→ Stored data

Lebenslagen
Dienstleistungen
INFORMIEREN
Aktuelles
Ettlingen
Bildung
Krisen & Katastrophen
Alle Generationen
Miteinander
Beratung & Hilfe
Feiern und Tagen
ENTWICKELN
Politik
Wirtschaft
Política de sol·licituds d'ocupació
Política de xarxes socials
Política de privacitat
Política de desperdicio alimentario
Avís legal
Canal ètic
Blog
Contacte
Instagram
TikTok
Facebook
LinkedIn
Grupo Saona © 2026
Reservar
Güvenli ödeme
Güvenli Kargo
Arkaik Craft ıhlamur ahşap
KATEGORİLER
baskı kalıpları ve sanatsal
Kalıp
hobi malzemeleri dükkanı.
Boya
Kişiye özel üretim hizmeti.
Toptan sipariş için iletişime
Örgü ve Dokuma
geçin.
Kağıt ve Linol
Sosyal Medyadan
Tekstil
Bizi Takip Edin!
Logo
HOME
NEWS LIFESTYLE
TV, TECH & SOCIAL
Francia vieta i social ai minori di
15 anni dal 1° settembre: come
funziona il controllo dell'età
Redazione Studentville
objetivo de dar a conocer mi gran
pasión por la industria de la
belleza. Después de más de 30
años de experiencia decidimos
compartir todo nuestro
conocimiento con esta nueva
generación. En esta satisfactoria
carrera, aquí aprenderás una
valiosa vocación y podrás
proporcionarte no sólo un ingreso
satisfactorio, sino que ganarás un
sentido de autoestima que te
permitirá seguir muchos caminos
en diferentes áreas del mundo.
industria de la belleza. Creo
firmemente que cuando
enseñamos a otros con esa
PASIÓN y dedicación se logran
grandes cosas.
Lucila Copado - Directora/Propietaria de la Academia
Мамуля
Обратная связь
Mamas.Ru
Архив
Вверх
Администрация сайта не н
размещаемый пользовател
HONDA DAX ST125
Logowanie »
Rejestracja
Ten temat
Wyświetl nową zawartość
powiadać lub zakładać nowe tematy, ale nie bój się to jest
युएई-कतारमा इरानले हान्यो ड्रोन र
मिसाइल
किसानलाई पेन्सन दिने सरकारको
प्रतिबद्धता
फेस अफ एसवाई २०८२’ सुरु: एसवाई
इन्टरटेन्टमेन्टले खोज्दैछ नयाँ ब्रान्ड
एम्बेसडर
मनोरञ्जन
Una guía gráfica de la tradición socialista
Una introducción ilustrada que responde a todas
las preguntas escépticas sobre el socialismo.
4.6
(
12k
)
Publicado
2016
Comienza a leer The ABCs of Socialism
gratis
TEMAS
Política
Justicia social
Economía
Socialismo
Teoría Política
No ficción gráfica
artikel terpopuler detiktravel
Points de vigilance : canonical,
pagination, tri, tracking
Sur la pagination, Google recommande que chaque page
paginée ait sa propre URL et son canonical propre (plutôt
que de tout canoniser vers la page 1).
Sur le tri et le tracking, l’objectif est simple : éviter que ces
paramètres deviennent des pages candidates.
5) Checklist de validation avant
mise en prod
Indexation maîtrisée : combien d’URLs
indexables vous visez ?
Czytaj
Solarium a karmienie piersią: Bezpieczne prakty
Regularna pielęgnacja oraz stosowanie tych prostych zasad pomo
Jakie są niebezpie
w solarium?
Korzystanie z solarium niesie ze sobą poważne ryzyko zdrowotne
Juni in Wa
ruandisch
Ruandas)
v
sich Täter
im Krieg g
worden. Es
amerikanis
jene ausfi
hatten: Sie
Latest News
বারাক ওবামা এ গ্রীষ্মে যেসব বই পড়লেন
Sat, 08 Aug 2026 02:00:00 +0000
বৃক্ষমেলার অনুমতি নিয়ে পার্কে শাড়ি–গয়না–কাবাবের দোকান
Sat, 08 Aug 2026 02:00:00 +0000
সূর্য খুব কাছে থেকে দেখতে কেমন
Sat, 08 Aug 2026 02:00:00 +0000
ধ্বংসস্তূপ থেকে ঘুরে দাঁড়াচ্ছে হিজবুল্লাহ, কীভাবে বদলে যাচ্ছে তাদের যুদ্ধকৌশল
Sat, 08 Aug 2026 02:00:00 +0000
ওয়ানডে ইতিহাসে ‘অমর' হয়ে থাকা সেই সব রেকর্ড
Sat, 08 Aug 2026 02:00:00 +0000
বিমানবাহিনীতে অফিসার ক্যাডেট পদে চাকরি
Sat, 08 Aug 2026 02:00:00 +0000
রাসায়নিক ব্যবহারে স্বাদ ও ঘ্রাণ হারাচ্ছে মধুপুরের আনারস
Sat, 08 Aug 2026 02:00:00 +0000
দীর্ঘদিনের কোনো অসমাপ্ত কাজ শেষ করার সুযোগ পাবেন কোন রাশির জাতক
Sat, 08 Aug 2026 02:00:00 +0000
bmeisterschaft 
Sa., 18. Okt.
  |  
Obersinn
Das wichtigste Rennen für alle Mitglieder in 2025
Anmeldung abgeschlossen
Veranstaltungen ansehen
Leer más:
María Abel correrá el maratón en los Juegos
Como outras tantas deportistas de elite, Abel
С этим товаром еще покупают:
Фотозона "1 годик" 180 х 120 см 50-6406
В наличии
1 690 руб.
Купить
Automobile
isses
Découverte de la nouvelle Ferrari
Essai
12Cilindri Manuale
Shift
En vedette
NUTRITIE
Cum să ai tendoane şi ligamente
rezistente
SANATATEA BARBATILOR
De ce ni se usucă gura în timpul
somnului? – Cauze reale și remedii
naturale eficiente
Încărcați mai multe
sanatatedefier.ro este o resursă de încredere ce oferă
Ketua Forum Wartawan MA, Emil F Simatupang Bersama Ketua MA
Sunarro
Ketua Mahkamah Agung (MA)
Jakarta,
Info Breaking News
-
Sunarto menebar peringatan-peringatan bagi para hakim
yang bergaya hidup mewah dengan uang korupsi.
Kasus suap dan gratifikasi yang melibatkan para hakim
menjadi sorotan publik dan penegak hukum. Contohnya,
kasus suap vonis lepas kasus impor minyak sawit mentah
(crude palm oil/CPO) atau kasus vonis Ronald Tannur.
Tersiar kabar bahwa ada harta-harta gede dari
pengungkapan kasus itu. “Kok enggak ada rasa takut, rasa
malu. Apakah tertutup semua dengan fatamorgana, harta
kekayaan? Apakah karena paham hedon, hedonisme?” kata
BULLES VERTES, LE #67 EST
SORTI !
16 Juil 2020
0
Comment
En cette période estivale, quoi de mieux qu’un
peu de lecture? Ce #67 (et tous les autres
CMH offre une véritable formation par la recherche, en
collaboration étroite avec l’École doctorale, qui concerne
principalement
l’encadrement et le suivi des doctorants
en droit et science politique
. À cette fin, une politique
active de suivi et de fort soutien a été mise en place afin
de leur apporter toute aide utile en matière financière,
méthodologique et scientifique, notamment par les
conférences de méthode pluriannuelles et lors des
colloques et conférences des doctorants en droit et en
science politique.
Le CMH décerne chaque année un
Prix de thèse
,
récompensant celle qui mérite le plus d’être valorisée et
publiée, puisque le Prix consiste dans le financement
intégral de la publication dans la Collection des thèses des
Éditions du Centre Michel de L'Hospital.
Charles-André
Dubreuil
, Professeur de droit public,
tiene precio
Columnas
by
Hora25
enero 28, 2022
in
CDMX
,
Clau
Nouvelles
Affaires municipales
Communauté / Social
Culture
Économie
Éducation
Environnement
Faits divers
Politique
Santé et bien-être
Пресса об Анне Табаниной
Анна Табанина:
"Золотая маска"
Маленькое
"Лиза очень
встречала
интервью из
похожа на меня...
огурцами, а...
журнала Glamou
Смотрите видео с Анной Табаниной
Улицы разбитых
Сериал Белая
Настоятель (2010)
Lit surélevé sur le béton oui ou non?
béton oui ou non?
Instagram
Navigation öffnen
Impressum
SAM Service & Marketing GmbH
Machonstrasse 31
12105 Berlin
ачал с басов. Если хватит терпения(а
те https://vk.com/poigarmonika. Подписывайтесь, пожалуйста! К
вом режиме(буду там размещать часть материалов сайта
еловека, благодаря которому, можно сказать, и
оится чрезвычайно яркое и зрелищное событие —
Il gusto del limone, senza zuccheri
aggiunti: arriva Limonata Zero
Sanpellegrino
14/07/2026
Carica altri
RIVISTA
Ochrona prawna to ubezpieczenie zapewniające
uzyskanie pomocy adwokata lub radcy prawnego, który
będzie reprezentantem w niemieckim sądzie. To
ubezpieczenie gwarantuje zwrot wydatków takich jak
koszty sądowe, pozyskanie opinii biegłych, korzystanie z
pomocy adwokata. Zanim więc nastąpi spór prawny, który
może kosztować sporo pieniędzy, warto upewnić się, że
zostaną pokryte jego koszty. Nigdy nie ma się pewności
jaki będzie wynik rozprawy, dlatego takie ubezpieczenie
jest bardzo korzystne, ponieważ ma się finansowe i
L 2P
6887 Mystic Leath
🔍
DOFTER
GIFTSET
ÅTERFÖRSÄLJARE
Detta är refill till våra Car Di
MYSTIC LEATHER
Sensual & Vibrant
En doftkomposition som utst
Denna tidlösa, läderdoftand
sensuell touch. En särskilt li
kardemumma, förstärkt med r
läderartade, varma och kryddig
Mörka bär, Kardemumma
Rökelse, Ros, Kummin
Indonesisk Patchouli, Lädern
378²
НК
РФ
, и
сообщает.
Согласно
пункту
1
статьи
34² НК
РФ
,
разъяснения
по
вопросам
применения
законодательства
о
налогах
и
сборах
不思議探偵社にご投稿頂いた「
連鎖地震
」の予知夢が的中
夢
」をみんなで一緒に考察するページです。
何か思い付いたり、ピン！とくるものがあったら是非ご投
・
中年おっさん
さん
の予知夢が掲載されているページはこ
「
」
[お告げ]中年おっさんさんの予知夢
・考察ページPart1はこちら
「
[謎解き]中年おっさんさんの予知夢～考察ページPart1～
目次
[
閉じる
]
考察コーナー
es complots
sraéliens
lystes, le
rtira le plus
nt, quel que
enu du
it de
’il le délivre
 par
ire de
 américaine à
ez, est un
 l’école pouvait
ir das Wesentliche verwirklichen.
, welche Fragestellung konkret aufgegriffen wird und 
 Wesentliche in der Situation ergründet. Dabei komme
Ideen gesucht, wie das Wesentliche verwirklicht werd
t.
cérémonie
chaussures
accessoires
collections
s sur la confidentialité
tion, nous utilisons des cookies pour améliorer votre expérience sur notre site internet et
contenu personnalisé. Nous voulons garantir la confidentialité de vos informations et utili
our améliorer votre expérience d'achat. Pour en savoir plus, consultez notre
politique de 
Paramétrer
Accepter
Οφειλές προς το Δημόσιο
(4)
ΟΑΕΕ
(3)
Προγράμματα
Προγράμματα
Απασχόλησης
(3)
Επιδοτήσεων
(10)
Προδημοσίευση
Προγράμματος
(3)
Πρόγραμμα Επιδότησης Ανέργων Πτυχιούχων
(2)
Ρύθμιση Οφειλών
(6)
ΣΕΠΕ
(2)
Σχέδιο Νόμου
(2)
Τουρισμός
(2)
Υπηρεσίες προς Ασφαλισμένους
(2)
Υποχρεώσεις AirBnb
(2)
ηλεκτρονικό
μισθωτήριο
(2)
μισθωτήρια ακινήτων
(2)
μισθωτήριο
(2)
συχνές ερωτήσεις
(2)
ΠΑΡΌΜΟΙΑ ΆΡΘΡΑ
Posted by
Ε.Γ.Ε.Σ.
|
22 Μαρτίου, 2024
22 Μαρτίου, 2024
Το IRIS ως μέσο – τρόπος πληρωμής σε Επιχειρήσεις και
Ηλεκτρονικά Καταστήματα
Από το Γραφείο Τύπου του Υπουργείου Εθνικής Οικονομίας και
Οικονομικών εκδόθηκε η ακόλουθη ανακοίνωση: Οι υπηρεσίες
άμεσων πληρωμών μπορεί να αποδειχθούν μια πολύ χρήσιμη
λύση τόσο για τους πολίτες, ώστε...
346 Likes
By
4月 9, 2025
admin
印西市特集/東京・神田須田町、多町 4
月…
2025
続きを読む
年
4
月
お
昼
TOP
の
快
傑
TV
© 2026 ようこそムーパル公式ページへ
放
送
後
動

→ Job
Rewrite the stretch of entries from the start through the line that contains "Wyświetl nową zawartość", putting "Contacto" in place of "Contacte" and keeping everything else the same.

→ Final answer
Lebenslagen
Dienstleistungen
INFORMIEREN
Aktuelles
Ettlingen
Bildung
Krisen & Katastrophen
Alle Generationen
Miteinander
Beratung & Hilfe
Feiern und Tagen
ENTWICKELN
Politik
Wirtschaft
Política de sol·licituds d'ocupació
Política de xarxes socials
Política de privacitat
Política de desperdicio alimentario
Avís legal
Canal ètic
Blog
Contacto
Instagram
TikTok
Facebook
LinkedIn
Grupo Saona © 2026
Reservar
Güvenli ödeme
Güvenli Kargo
Arkaik Craft ıhlamur ahşap
KATEGORİLER
baskı kalıpları ve sanatsal
Kalıp
hobi malzemeleri dükkanı.
Boya
Kişiye özel üretim hizmeti.
Toptan sipariş için iletişime
Örgü ve Dokuma
geçin.
Kağıt ve Linol
Sosyal Medyadan
Tekstil
Bizi Takip Edin!
Logo
HOME
NEWS LIFESTYLE
TV, TECH & SOCIAL
Francia vieta i social ai minori di
15 anni dal 1° settembre: come
funziona il controllo dell'età
Redazione Studentville
objetivo de dar a conocer mi gran
pasión por la industria de la
belleza. Después de más de 30
años de experiencia decidimos
compartir todo nuestro
conocimiento con esta nueva
generación. En esta satisfactoria
carrera, aquí aprenderás una
valiosa vocación y podrás
proporcionarte no sólo un ingreso
satisfactorio, sino que ganarás un
sentido de autoestima que te
permitirá seguir muchos caminos
en diferentes áreas del mundo.
industria de la belleza. Creo
firmemente que cuando
enseñamos a otros con esa
PASIÓN y dedicación se logran
grandes cosas.
Lucila Copado - Directora/Propietaria de la Academia
Мамуля
Обратная связь
Mamas.Ru
Архив
Вверх
Администрация сайта не н
размещаемый пользовател
HONDA DAX ST125
Logowanie »
Rejestracja
Ten temat
Wyświetl nową zawartość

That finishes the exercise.